Of course, the views on pregnant women in the workplace above are just the views of a few students. I have no idea how far reaching they are within this generation. Maybe our students are an anomaly. However, I do think though that for all the media’s hand-wringing over the low birth rate’s effect on national productivity and our competitive edge that perhaps the media has missed an additional negative impact. Another effect of the fact is that pregnancy is no longer something many people encounter in their daily lives. And as many women still quit their jobs, or (and hat tip to The Grand Narrative for this link)- women are forced out of their jobs when they get pregnant, it is not normal to see what some women are capable of in terms of working while being pregnant. Then there’s the post partum expectations that women and babies should stay at home for some time after birth, and it becomes strange to even see infants in public. Of course, nowadays there are stronger laws and more teachers are pregnant, teaching, and returning to work after giving birth, but it makes sense that fewer women were doing this when this generation was younger and thus my students did not have the experience of pregnant teachers growing up. I’m the first pregnant woman in my department on my campus (the first on both campuses gave birth a few weeks ago), and in 3 years I’ve yet to see a visibly pregnant woman on campus. I suppose if my students rarely interact with pregnant women, then they probably have less idea of the value pregnant women can bring to the work place or the classroom.

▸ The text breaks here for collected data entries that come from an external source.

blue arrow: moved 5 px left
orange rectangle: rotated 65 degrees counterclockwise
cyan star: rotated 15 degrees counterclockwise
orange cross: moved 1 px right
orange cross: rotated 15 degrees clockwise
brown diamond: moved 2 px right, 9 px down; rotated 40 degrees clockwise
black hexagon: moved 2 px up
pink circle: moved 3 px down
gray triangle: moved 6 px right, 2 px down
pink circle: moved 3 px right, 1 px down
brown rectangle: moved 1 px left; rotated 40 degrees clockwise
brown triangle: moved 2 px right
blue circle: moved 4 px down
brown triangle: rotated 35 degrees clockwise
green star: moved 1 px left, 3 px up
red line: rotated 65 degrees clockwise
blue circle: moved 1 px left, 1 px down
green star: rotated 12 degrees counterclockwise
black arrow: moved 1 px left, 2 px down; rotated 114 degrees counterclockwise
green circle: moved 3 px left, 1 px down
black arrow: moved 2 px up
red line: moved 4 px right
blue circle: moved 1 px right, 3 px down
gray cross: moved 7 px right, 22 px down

Despite the negative comments, some really positive things have come out of these moments. First of all, one of the most fascinating things has been my male coworkers’ negative reaction to the dilemma activity. The teacher whose class it was is usually quite relaxed about cultural differences and problems that arise in the classroom, but he talked about the activity incessantly for about an hour. Honestly, I was worried about misogyny or backlash from coworkers when I announced I was pregnant because this is the first pregnancy in our office. Now, perhaps conversations have gone on behind my back, but in general, I’ve received a lot of positive support and feedback from my coworkers. I think that the fact that I am pregnant, working, active, and happy, means that others can see the potential value of a pregnant co-worker in the way they might not have seen if I wasn’t there. I’m sure it also helps that I work with some really lovely and encouraging people!

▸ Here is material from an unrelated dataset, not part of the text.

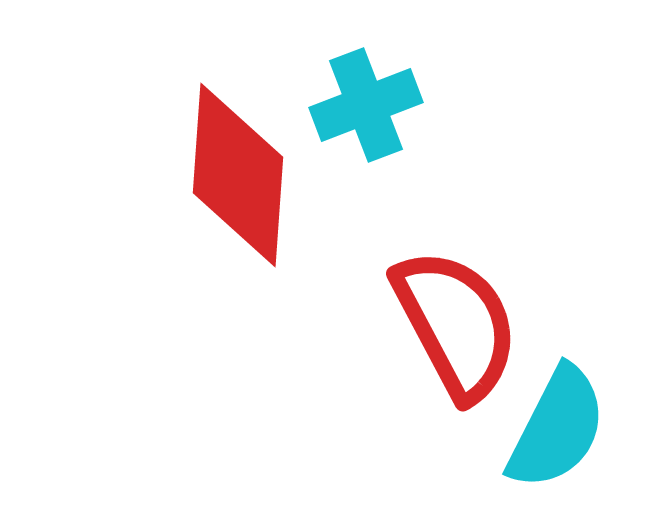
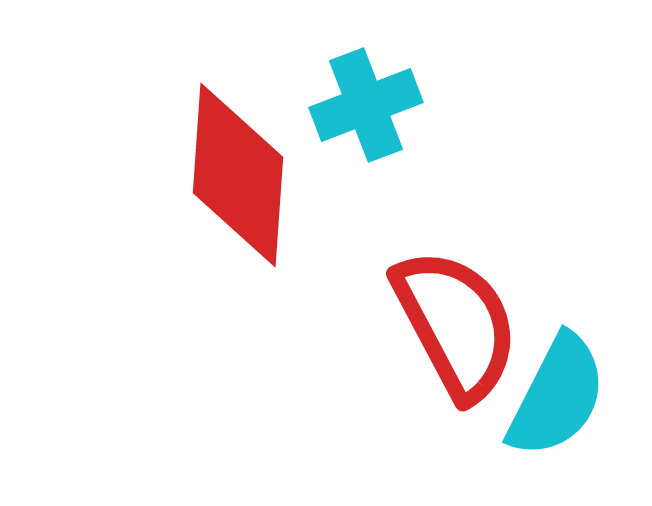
cyan semicircle: moved 32 px up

The other positive result is that I feel even more grateful for the women who have gone before me both in Korea and abroad. Despite the difficulties women face here when they are pregnant in the workplace, the path is smoother because of previous generations of women. Sometimes my generation is accused of not understanding the value of feminism in today’s society, or we are told that we are not continuing the fight with enough zeal. This is true sometimes. It is easy to become complacent. But being here (I’ll talk about my own mat leave journey in a later post), and talking to other women who have been refused mat leave/let go/faced pressure to quit has made me more grateful for those who have fought for better benefits for mothers and fathers in Korea and elsewhere, and I accept my role in this generation which is demanding employers follow the currently existing rules and groundwork. I’m also more aware of the fact that what this generation of women is able to accomplish will have a huge impact on my freshman students right now, and I want to make sure that in ten years when my female students are in my position, that life will be easier for them. This is the message I tried to convey to my female students. My staying healthy in part because I have supportive people around me who feed me with encouragement, my keeping my job by being an effective worker, and my pursuing my dreams to be a mother and a career woman have a very small but real impact on the possibilities open to them in the future. If they want to quit, stay at home, and be a full time mother, I hope they will have that option. But if they want to have a career and be a mother, I hope that path will be so much easier for them because of what is going on right now. And it’s exciting to be a tiny microscopic part of that movement.